Talk of timing! The Reserve Bank of India’s (RBI) sudden move to hike repo rates by 40 bps came right on the day that the country’s biggest initial public offering (IPO) opened for subscription. The hike triggered a collapse on the Street as the benchmark indices plummeted 2.29%. Despite the bloodbath, 65% of the shares on offer of the state-owned Life Insurance Corporation of India’s got subscribed on Day 1.
But the issue here is not about LIC, as there is no doubt that the ₹21,000 crore IPO will sail through. It is about Shaktikanta Das, the RBI governor, and his team having misread the flashing red indicators all along. Jayanth Varma, professor of finance at Indian Institute of Management, Ahmedabad, has been the only dissenter in the monetary policy committee (MPC) who felt that the central bank was falling behind the inflation curve.
Varma, who has been hawkish since August 2021, had told Fortune India that keeping an accommodative stance for too long risks high interest rates in future. “By creating the erroneous perception that the MPC is no longer concerned about inflation and is focused exclusively on growth, the MPC may be inadvertently aggravating the risk that inflationary expectations will be disanchored,” Varma had mentioned at the MPC meeting last August.

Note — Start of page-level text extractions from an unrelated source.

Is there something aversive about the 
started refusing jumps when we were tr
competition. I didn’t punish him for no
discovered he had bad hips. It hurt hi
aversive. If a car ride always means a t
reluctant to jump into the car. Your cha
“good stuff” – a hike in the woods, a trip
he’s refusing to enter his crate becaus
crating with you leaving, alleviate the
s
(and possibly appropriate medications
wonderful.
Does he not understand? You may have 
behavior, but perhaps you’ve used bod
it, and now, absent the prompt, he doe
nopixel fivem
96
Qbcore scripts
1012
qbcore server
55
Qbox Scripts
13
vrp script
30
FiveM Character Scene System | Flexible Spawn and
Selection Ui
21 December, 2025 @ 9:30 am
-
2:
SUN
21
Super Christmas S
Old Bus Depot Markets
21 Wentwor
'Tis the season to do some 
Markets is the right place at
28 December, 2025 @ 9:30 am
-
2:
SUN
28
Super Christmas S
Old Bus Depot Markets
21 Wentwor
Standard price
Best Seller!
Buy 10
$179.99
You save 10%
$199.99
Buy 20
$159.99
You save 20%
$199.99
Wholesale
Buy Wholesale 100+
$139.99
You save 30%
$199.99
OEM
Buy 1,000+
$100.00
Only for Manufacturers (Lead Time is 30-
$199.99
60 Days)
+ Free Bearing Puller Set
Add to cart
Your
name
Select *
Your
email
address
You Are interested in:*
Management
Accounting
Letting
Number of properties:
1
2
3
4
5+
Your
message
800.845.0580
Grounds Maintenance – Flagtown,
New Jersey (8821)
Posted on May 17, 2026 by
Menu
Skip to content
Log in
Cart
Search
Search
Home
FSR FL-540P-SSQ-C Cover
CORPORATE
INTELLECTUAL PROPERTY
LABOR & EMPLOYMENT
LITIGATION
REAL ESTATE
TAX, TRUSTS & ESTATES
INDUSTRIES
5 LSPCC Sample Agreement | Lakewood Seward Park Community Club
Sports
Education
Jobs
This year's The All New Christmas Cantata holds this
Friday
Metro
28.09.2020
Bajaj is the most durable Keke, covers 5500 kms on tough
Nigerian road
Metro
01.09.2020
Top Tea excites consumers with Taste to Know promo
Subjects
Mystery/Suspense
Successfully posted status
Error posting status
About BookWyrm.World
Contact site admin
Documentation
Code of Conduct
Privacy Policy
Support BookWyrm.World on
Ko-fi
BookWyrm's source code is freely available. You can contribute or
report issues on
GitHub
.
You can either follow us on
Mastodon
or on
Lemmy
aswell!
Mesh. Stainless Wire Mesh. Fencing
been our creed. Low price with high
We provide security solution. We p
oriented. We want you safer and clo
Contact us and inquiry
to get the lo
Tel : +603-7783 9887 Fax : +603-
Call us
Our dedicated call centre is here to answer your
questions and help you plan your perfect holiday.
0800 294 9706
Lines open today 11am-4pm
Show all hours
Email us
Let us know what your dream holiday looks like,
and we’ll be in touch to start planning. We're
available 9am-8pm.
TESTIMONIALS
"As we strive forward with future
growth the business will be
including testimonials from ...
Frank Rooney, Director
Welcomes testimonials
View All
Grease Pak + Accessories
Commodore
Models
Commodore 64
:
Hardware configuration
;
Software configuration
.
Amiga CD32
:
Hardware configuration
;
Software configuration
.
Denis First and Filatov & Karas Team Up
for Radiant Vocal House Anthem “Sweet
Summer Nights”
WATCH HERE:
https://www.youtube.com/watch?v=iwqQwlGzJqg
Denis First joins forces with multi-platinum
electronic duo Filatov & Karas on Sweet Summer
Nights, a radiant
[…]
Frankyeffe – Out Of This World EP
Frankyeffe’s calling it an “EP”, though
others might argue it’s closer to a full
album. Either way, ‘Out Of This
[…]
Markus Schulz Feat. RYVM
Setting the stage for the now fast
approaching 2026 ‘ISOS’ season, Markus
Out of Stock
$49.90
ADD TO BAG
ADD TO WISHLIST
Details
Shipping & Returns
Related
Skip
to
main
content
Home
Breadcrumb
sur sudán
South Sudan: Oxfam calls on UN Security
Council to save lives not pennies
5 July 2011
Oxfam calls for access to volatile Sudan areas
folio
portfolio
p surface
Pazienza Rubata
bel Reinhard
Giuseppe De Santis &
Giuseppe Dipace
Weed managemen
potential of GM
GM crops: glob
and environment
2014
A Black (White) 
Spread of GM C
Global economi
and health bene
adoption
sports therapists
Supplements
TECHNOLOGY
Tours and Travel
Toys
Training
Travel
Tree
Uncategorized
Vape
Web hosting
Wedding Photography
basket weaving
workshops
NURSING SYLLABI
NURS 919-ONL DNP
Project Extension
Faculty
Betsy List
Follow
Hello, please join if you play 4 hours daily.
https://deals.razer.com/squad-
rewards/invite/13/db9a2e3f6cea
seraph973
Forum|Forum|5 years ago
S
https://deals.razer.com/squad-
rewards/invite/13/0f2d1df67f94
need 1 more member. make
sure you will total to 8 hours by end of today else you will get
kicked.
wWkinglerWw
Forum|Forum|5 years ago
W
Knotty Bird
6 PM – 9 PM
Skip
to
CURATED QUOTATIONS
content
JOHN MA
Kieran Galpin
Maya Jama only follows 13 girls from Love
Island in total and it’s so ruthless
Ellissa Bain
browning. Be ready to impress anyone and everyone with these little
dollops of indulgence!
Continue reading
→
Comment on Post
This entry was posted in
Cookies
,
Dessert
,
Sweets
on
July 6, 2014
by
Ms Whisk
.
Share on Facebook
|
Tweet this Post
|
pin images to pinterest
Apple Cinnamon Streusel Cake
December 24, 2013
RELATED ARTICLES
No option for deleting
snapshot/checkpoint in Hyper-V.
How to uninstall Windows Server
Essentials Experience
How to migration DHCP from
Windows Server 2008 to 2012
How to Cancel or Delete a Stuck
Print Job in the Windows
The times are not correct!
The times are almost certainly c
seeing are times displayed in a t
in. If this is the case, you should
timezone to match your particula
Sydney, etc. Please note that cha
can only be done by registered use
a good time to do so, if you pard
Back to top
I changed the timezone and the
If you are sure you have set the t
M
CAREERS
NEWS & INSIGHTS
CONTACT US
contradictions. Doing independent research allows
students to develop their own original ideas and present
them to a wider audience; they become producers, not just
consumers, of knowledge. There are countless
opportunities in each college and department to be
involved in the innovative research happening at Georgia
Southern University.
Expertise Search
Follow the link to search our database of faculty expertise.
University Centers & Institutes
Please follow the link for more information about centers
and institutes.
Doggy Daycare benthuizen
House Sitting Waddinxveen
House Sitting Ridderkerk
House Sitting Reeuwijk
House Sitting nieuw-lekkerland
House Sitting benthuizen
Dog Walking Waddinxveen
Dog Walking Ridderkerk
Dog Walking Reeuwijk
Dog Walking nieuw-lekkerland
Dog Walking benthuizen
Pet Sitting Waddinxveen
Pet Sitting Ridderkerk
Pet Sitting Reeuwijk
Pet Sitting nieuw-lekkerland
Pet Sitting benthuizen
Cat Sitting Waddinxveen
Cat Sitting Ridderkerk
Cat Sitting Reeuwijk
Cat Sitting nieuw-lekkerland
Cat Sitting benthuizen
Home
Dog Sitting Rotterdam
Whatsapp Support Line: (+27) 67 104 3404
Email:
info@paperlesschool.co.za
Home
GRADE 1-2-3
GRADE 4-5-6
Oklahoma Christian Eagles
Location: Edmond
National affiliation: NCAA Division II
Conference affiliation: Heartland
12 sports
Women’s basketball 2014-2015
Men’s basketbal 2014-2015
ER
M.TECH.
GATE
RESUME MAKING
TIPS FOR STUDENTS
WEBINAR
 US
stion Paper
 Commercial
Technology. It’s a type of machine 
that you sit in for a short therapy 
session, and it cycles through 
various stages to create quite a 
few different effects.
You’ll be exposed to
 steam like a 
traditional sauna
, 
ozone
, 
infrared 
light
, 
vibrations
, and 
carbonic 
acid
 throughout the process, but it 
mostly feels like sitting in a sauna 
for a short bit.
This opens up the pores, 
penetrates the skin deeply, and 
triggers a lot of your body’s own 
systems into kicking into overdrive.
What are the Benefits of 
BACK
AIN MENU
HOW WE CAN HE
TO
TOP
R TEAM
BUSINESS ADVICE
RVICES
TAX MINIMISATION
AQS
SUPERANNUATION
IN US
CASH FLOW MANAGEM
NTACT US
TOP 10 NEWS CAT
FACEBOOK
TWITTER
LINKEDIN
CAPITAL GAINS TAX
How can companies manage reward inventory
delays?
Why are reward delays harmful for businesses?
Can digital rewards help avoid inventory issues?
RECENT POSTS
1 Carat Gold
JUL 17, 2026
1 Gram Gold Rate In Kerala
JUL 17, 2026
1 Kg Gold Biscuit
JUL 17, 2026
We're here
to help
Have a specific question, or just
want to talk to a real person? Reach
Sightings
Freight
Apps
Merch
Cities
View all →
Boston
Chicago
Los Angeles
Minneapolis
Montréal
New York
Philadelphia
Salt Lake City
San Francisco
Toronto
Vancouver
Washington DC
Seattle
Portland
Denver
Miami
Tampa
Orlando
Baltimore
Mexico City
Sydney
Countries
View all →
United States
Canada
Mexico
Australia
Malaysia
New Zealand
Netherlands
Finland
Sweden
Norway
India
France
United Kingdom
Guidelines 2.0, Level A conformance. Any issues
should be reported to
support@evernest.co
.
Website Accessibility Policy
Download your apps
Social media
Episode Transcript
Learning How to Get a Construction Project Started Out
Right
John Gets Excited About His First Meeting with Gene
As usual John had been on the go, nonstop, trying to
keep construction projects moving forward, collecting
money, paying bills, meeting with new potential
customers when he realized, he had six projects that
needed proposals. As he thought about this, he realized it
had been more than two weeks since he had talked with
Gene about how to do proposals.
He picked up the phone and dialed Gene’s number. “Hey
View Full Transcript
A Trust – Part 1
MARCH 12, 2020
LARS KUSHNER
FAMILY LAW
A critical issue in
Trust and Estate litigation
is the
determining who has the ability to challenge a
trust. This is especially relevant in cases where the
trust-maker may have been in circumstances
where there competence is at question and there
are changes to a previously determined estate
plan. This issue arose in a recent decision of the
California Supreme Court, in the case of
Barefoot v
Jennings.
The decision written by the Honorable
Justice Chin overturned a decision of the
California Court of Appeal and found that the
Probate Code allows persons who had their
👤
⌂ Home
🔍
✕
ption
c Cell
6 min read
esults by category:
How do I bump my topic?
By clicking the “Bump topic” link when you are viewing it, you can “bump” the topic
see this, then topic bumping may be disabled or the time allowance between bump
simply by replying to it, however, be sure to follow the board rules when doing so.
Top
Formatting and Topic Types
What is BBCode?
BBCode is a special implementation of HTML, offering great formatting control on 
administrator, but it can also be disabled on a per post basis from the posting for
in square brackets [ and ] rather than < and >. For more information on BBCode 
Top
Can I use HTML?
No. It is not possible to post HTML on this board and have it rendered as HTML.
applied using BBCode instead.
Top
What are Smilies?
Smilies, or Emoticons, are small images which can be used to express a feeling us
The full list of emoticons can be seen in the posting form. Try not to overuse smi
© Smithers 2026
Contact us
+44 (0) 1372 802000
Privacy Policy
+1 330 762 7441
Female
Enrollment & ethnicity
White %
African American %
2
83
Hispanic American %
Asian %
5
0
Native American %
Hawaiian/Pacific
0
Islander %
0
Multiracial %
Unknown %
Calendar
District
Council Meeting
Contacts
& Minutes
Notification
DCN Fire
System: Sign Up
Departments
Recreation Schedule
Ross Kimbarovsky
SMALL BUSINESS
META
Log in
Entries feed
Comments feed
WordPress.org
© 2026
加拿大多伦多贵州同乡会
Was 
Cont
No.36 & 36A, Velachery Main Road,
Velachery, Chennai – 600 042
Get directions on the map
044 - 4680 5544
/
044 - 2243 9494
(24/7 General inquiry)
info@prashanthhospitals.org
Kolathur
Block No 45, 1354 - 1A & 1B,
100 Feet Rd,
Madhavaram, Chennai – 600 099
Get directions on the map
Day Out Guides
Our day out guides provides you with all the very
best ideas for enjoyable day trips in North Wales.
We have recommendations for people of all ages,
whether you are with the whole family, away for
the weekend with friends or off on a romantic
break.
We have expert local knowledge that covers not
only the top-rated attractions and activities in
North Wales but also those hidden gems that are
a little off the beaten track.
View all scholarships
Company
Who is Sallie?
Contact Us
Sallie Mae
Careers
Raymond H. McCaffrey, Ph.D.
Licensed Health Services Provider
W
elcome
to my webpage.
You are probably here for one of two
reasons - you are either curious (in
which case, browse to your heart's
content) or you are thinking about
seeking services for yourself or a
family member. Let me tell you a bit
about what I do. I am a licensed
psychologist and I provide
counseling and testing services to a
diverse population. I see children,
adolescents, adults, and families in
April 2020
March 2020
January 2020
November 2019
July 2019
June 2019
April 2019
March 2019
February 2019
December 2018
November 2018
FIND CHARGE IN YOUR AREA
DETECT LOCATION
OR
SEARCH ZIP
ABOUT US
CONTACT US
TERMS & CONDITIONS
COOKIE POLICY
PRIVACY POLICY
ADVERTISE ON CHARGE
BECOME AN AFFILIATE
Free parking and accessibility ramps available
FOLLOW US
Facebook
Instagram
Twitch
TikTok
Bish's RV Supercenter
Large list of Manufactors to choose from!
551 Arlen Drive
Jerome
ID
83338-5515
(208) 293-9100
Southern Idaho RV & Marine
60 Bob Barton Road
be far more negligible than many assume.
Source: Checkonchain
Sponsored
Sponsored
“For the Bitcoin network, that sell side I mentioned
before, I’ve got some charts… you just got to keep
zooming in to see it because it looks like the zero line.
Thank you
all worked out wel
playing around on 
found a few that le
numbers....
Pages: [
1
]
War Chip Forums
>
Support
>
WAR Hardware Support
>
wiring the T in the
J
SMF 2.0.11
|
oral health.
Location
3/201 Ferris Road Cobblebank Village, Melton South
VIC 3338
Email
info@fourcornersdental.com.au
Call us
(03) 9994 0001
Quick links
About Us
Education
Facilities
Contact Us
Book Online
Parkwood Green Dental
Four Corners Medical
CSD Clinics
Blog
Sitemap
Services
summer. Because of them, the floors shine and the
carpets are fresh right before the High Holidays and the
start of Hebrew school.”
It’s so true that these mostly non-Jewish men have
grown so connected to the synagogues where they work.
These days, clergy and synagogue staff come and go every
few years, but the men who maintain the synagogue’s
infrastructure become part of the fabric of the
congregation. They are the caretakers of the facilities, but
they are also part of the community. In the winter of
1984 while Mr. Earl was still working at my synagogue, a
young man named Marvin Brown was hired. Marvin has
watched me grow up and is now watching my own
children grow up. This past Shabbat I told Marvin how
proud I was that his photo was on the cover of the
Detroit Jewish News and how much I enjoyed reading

Incidentally, the hike in the key rate to 4.40% came at an off-cycle meeting of the MPC on May 2 and 4. This is after the MPC had held on to the rate at its bi-monthly monetary policy review held on April 8!
Das has now justified the hike in the context of geopolitical tensions ratcheting up inflation to their highest levels in the last three to four decades in major economies while moderating external demand. “Global crude prices are ruling above $100 per barrel and they remain volatile. Global food prices touched a new record in March and have firmed up even further since then," Das pointed out.
But the landscape has not changed now; it has been since the beginning of the year exacerbated by the Russian-Ukraine conflict. The invasion had come against the backdrop of a four-decade high inflation in the U.S., where retail prices rose 7.9% in February 2022. In fact, the U.S. Federal Reserve had not only hiked interest rates by 0.25% in March but also hinted at more hikes in the future. Closer home, inflation has been on the boil owing to supply-side disruption, which was aggravated further by the two-nation conflict. In fact, food prices have been heading north since October 2021 with the Consumer Food Price Index having risen 14 times (month-on-month). Wholesale prices, as measured by the wholesale price index, surged to 14.5% in March, while retail inflation, as measured by the Consumer Price Index, hit 6.95% in March 2022.
However, according to Suyash Choudhary, head-fixed income at IDFC, when looked at cumulatively, and backed with now a firm eye on evolving inflation dynamics, the RBI actually comes across as a very ‘on-ball’ central bank especially when measured against some of its developed market counterparts.
He, however, qualified the observation by stating that the governor’s statement has created uncertainty about the rate trajectory going ahead. The governor in the statement has mentioned that “in response to the pandemic, monetary policy had shifted gears to an ultra-accommodative mode, with a large reduction of 75 basis points in the policy repo rate on March 27, 2020, followed by another reduction of 40 basis points on May 22, 2020”.
The comment could possibly be construed as the MPC being open about hiking the rate by another 75 bps, and still characterising themselves as being in the process of withdrawal of accommodation. “While strictly speaking they may be correct, this still serves as one more trigger for confusing market expectations; ironically probably having the exact reverse effect of what the statement may have intended to achieve,” feels Choudhary.
The flip side to rate hike is that it has the potential to attract overseas flows as foreign investors have been fleeing Indian shores with the country’s forex reserves having fallen by $32 billion in two months to $600.42 billion (April 22) since the Russian conflict began in February.
In the April 8 statement, Das had mentioned that the “we have demonstrated over the last two years, we are not hostage to any rulebook and no action is off the table when the need of the hour is to safeguard the economy.” But the jury is still out whether the RBI’s action will indeed safeguard the economy or whether it came in a tad too late.